Con independencia de inquisiciones, torquemadas, linchamientos, delirios de grandeza, jueces estrella y estrellados y prevaricaciones, reales, virtuales o presuntas, lo que le ocurre a Garzón bien puede achacarse a la fatalidad.
Quien ha prestado servicios como abogado de oficio en muchas guardias -como es el caso de un servidor- se ha encontrado muchas veces con situaciones parecidas. El camionero intachable que saliendo de una boda y conduciendo un turismo es sorprendido en un control de alcoholemia, le retiran el permiso de conducir y con ello pierde su trabajo; el niñato casi adolescente que en una trifulca de discoteca lanza dos piedrecitas contra un policía que no llegan ni a impactar, y por ello, el fiscal califica su infracción como atentado grave contra agente de la autoridad con instrumento peligroso y pide 4 años de prisión. O sin ir más lejos, todas esas infracciones que por corrientes no dejan de serlo, como no declarar en escritura pública el precio de compra de una vivienda, lo que constituye un delito de falsedad en documento público más la correspondiente infracción fiscal; todas esas triquiñuelas que todo el mundo conoce, menos los notarios y que, por corriente que sean, si te pillan te han pillado y no puedes excusarte diciendo que todo el mundo las hace (menos los notarios). Si te descubren es una fatalidad y nadie monta un cirio, y si el camionero o el taxista pierden su trabajo, o el medio adolescente acaba en la cárcel, a nadie le importa.

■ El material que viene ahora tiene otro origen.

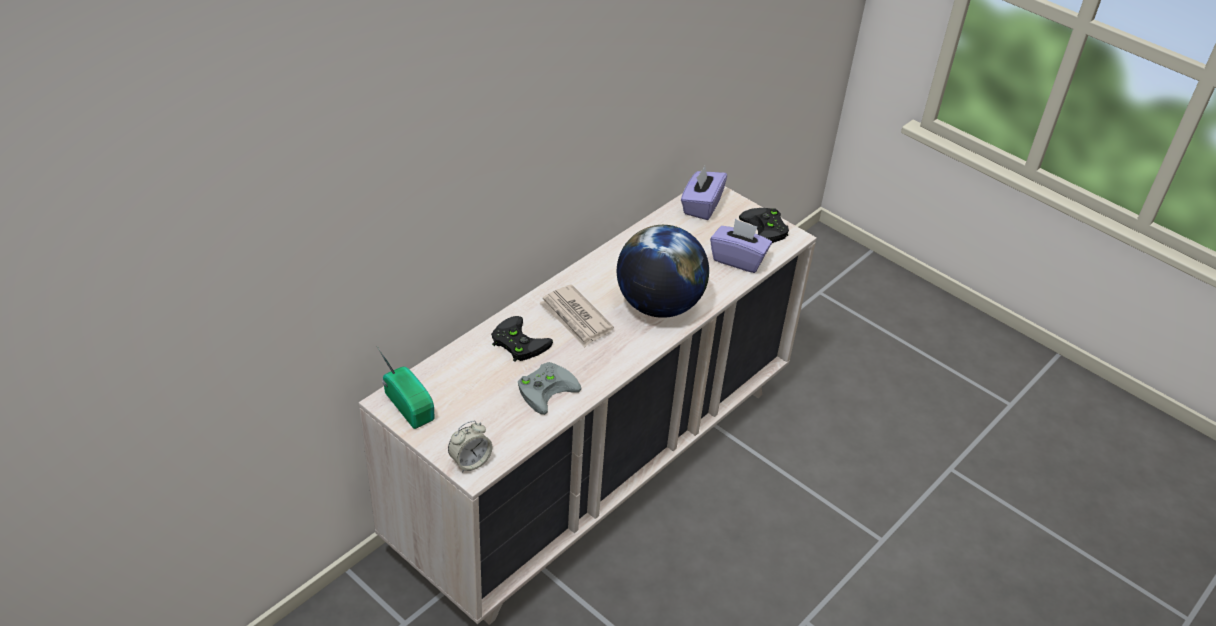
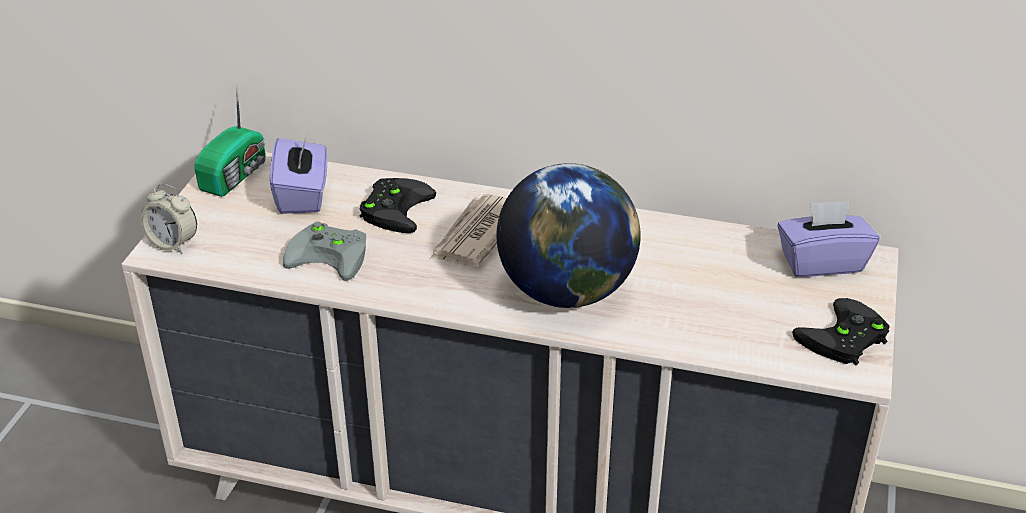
camera: 65 degrees right, 5 degrees down
purple tissue box [710,219,772,273] -> purple tissue box moved to [270,135,328,214]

Lo de Garzón es parecido. Cabe atribuirle muchos méritos y probablemente otros jueces hayan hecho cosas peores y nadie les ha procesado, pero ese día quizá fue él quien pudo haber conducido con unas copitas de más aún sabiendo que un sábado por la noche, en la entrada de su urbanización, siempre había apostada una unidad de control de alcoholemia. En fin, ¿qué puedo decir de Garzón que no se haya dicho ya o que ustedes no sepan? Lo mismo que le dije al camionero, al taxista y al niñato sollozante: Baltasar, has tenido muy mala suerte.